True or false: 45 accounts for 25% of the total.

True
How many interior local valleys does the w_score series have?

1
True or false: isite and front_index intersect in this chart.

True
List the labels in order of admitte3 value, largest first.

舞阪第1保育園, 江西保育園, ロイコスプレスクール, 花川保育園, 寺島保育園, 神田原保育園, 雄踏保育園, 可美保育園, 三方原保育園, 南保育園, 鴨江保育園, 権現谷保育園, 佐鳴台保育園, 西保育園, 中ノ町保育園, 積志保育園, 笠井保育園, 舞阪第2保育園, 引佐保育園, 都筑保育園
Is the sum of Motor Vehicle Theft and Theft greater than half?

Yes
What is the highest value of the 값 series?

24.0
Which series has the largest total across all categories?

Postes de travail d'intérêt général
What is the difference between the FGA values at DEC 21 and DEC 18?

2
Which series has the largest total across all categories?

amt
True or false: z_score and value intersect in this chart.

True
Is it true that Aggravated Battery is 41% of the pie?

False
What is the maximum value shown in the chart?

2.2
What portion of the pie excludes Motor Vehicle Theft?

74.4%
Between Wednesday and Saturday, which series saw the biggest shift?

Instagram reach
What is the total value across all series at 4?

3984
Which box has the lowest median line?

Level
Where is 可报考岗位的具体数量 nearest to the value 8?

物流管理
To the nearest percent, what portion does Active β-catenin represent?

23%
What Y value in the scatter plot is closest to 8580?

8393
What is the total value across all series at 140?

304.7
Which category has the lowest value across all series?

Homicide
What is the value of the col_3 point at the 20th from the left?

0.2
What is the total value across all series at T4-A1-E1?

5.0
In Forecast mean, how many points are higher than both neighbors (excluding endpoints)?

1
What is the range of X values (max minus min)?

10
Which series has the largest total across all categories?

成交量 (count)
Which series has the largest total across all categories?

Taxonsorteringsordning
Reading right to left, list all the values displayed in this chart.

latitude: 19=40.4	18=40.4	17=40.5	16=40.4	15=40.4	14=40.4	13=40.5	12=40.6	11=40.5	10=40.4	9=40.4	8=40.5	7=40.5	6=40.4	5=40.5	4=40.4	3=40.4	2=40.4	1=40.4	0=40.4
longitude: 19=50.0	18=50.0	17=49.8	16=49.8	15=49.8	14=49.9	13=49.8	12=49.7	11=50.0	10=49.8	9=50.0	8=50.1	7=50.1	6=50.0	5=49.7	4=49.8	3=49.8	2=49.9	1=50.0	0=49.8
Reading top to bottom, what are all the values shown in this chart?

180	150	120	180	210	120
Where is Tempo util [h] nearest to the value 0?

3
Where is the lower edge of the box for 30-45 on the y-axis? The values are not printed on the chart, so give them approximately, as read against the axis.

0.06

□ □ □ □ □ □ □

Instructions for the task
Rewrite all of the records above, replacing "largest total" with "greatest total" and leaving everything else unchanged.

Result of this task
True or false: 45 accounts for 25% of the total.

True
How many interior local valleys does the w_score series have?

1
True or false: isite and front_index intersect in this chart.

True
List the labels in order of admitte3 value, largest first.

舞阪第1保育園, 江西保育園, ロイコスプレスクール, 花川保育園, 寺島保育園, 神田原保育園, 雄踏保育園, 可美保育園, 三方原保育園, 南保育園, 鴨江保育園, 権現谷保育園, 佐鳴台保育園, 西保育園, 中ノ町保育園, 積志保育園, 笠井保育園, 舞阪第2保育園, 引佐保育園, 都筑保育園
Is the sum of Motor Vehicle Theft and Theft greater than half?

Yes
What is the highest value of the 값 series?

24.0
Which series has the greatest total across all categories?

Postes de travail d'intérêt général
What is the difference between the FGA values at DEC 21 and DEC 18?

2
Which series has the greatest total across all categories?

amt
True or false: z_score and value intersect in this chart.

True
Is it true that Aggravated Battery is 41% of the pie?

False
What is the maximum value shown in the chart?

2.2
What portion of the pie excludes Motor Vehicle Theft?

74.4%
Between Wednesday and Saturday, which series saw the biggest shift?

Instagram reach
What is the total value across all series at 4?

3984
Which box has the lowest median line?

Level
Where is 可报考岗位的具体数量 nearest to the value 8?

物流管理
To the nearest percent, what portion does Active β-catenin represent?

23%
What Y value in the scatter plot is closest to 8580?

8393
What is the total value across all series at 140?

304.7
Which category has the lowest value across all series?

Homicide
What is the value of the col_3 point at the 20th from the left?

0.2
What is the total value across all series at T4-A1-E1?

5.0
In Forecast mean, how many points are higher than both neighbors (excluding endpoints)?

1
What is the range of X values (max minus min)?

10
Which series has the greatest total across all categories?

成交量 (count)
Which series has the greatest total across all categories?

Taxonsorteringsordning
Reading right to left, list all the values displayed in this chart.

latitude: 19=40.4	18=40.4	17=40.5	16=40.4	15=40.4	14=40.4	13=40.5	12=40.6	11=40.5	10=40.4	9=40.4	8=40.5	7=40.5	6=40.4	5=40.5	4=40.4	3=40.4	2=40.4	1=40.4	0=40.4
longitude: 19=50.0	18=50.0	17=49.8	16=49.8	15=49.8	14=49.9	13=49.8	12=49.7	11=50.0	10=49.8	9=50.0	8=50.1	7=50.1	6=50.0	5=49.7	4=49.8	3=49.8	2=49.9	1=50.0	0=49.8
Reading top to bottom, what are all the values shown in this chart?

180	150	120	180	210	120
Where is Tempo util [h] nearest to the value 0?

3
Where is the lower edge of the box for 30-45 on the y-axis? The values are not printed on the chart, so give them approximately, as read against the axis.

0.06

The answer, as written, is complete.